◆ **Work required**
Rewrite all of the rows below, requests included, shifting each keypoint triple by adding 120 to its x, y, and depth values while leaving the box coordinates in the requests unchanged. Leave the pictures out of your answer.

◆ **Provided records**
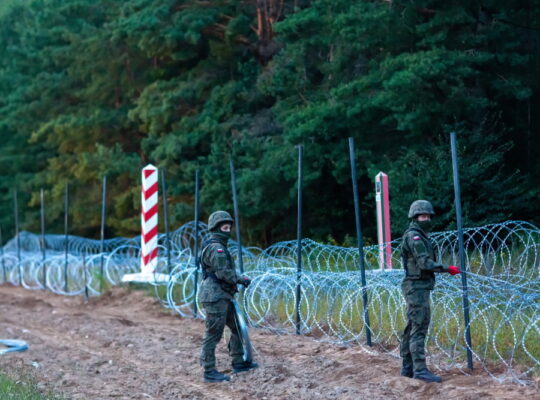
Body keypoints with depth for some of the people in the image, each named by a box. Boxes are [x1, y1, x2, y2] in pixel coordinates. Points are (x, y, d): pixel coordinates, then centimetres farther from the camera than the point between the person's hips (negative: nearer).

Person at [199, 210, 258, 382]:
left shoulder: (219, 246, 18)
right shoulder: (216, 248, -15)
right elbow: (223, 272, -20)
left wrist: (237, 281, 11)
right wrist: (241, 279, -9)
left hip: (223, 296, 11)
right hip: (215, 296, -11)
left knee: (237, 328, 17)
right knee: (213, 334, -5)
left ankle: (239, 362, 25)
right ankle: (209, 372, 0)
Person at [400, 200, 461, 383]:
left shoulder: (420, 236, 18)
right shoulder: (413, 236, -13)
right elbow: (424, 263, -21)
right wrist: (447, 269, -19)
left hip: (420, 287, 10)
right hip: (416, 287, -10)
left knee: (412, 327, 12)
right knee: (419, 327, -12)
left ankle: (408, 368, 16)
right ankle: (420, 369, -14)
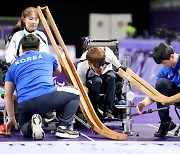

◆ **Reply**
Body keypoints with depth for some of the people in the image, each named by a box. Boxes are [x1, y1, x2, y2] in pixel coordinates. Points are (x, y, d): pixel coordinates, then centimetres farther from the camera than the point between the person's hips (negative: nearer).

Person at [199, 210, 258, 382]:
left shoulder: (339, 366, 138)
right shoulder: (336, 368, 105)
right elbow: (343, 392, 100)
left wrist: (357, 401, 131)
right wrist: (361, 399, 111)
left hip: (343, 416, 131)
right hip: (335, 416, 109)
left knee: (357, 448, 137)
right knee: (333, 454, 115)
left ankle: (359, 482, 145)
right ankle: (329, 492, 120)
Person at [400, 200, 461, 383]:
left shoulder: (540, 356, 138)
right shoulder: (533, 356, 107)
right elbow: (544, 383, 99)
right wrist: (567, 389, 101)
left hip: (540, 407, 130)
right hip: (536, 407, 110)
left knee: (532, 447, 132)
right knee: (539, 447, 108)
left ankle: (528, 488, 136)
right ankle: (540, 489, 106)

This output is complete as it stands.